## Set task
From the passage on Ukraine under tsarist rule, output everything from "Nevertheless, the reforms" down to "Ukrainian rural sea.", copied word for word.

## Text block
________________________________________

Equally important developments occurred in the social sphere. As compensation for their lost rights as a ruling elite in the Hetmanate, the Cossack starshyna were equalized with the Russian nobility; many entered imperial service, and some achieved the highest government ranks. Through education, intermarriage, and government service, the Ukrainian nobility gradually became Russified—as the earlier Ruthenian nobility had been Polonized—though many retained a sentimental attachment to the land and its folklore. The Polish nobility in the Right Bank continued as the dominant landowning class, although its status eroded over time, particularly after the Polish insurrections of 1830–31 and 1863–64 (see November Insurrection; January Insurrection). The large Jewish population was bound by numerous legal disabilities and, from 1881, victimized by recurrent waves of pogroms. The gradual process of enserfment of the peasantry in the Left Bank culminated in 1783 under Catherine II. The obligations there, however, were less onerous than in the Right Bank. Agitation among the peasant class, coupled with the Russian defeat in the Crimean War (1853–56), hastened the decline of serfdom, but it remained the dominant lot of the peasantry until the emancipation of 1861. After emancipation, the peasants were still burdened by inadequate land allotments and heavy redemption payments that led to the impoverishment of many.

Nevertheless, the reforms stimulated the development of industry within the Russian Empire by releasing labour from the land. Industrial development was especially marked in eastern Ukraine, notably the Donbas region (Donets Basin). However, the workers attracted to the growing metallurgical industry and other industrial concerns generally came from other parts of the empire; the Ukrainian population seeking economic improvement more commonly emigrated to agricultural lands. As a result, the emerging working class and the growing urban centres in Ukraine became highly Russified islands in a Ukrainian rural sea.

As in the political and social realms, in religious policy the tsarist regime promoted the elimination of Ukrainian peculiarities. Although the largely Polish Roman Catholic Church was allowed to continue, Catherine launched a program of administrative conversion of Ukrainians from the Uniate church. The anti-Uniate campaign was partially reversed by her immediate successors but was renewed with vigour by Nicholas I. In 1839 the Uniate metropolitanate was abolished, the Union of Brest-Litovsk declared null and void, and the Uniates finally absorbed into the Russian Orthodox Church, while the recalcitrant clergy were harshly punished. The Russian Orthodox Church became an important vehicle for the Russification policies of the imperial regime in Ukraine.

________________________________________

## Supplied records
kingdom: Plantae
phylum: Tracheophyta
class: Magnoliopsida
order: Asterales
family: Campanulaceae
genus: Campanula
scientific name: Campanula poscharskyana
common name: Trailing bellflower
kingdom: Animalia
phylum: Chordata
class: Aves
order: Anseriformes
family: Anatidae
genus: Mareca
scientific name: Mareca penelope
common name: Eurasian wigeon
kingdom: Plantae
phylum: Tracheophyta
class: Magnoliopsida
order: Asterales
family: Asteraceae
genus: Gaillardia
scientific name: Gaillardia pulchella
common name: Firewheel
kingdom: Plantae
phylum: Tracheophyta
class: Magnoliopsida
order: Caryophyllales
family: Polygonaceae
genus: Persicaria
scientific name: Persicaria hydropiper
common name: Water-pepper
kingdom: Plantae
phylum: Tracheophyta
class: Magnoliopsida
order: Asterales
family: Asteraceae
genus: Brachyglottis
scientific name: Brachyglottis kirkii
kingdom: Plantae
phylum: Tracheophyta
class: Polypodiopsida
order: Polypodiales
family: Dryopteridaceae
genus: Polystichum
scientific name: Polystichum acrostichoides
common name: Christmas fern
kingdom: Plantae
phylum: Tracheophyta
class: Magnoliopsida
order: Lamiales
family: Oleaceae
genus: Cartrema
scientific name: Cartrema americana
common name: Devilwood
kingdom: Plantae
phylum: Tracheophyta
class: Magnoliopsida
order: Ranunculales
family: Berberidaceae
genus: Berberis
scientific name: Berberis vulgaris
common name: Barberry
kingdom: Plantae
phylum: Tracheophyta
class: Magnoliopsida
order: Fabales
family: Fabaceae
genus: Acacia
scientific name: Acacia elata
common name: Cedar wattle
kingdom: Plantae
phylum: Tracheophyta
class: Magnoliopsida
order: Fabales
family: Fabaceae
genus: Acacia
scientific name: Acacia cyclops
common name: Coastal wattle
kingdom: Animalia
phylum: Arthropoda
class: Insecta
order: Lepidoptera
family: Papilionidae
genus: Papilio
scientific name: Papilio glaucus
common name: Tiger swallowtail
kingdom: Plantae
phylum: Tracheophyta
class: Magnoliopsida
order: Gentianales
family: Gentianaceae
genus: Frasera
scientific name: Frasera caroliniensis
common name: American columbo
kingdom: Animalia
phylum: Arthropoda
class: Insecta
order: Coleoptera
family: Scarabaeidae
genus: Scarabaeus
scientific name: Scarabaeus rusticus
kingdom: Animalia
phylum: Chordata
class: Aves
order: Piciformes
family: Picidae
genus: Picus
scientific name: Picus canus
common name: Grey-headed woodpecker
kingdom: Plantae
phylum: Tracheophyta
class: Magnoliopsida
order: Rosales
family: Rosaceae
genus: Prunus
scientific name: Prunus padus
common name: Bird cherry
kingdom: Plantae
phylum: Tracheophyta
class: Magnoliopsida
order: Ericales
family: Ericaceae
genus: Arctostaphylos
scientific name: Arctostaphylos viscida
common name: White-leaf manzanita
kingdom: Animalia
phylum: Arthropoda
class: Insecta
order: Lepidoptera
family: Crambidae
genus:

________________________________________

## Task result
Nevertheless, the reforms stimulated the development of industry within the Russian Empire by releasing labour from the land. Industrial development was especially marked in eastern Ukraine, notably the Donbas region (Donets Basin). However, the workers attracted to the growing metallurgical industry and other industrial concerns generally came from other parts of the empire; the Ukrainian population seeking economic improvement more commonly emigrated to agricultural lands. As a result, the emerging working class and the growing urban centres in Ukraine became highly Russified islands in a Ukrainian rural sea.